Purpose of the study: We evaluated the feasibility and reliability of commonly used clinical dementia assessments when administered via direct-to-home telemedicine videoconferencing. To date, few studies assessed the suitability of these measures when used in this setting.
Design and methods: Sixty-six participants (33 patients with Alzheimer's disease (AD) and their 33 caregivers) consented to assessment with a battery of tests in both the clinic setting and via telemedicine. We administered cognitive, behavior, and mood assessments to persons with mild, moderate, and severe AD both in the clinic setting and via direct-to-home telemedicine videoconferencing; test-retest reliability was assessed. We also explored how three caregiver measures performed when administered via telemedicine. Assessments were administered 2 weeks apart. Participant feedback about their experience was solicited.

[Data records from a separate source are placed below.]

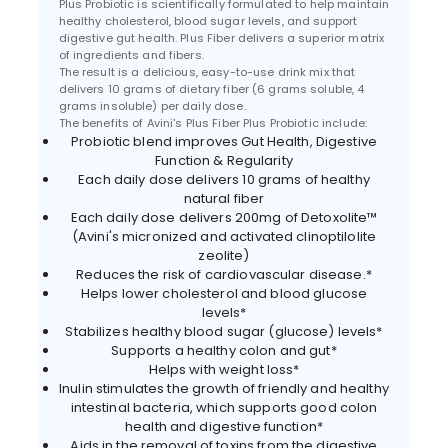
Plus Probiotic is scientifically formulated to help maintain
healthy cholesterol, blood sugar levels, and support
digestive gut health. Plus Fiber delivers a superior matrix
of ingredients and fibers.
The result is a delicious, easy-to-use drink mix that
delivers 10 grams of dietary fiber (6 grams soluble, 4
grams insoluble) per daily dose.
The benefits of Avini's Plus Fiber Plus Probiotic include:
Probiotic blend improves Gut Health, Digestive
Function & Regularity
Each daily dose delivers 10 grams of healthy
natural fiber
Each daily dose delivers 200mg of Detoxolite™
(Avini's micronized and activated clinoptilolite
zeolite)
Reduces the risk of cardiovascular disease.*
Helps lower cholesterol and blood glucose
levels*
Stabilizes healthy blood sugar (glucose) levels*
Supports a healthy colon and gut*
Helps with weight loss*
Inulin stimulates the growth of friendly and healthy
intestinal bacteria, which supports good colon
health and digestive function*
Aids in the removal of toxins from the digestive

Results: Twenty-eight dyads completed the assessments. Reliability was found to be good to excellent in all measures when used with direct-to-home telemedicine. For the most part, participants and clinicians found telemedicine to be a feasible option for assessing cognitive function and caregiver coping.
Implications: Findings indicate that these measures can be used to assess persons with AD, as well as their caregivers, across the telemedicine platform, directly to their homes. Use of this technology can expand access to care to the millions across the United States with AD and their caregivers.
Keywords: Caregiver; Dementia; Telemedicine.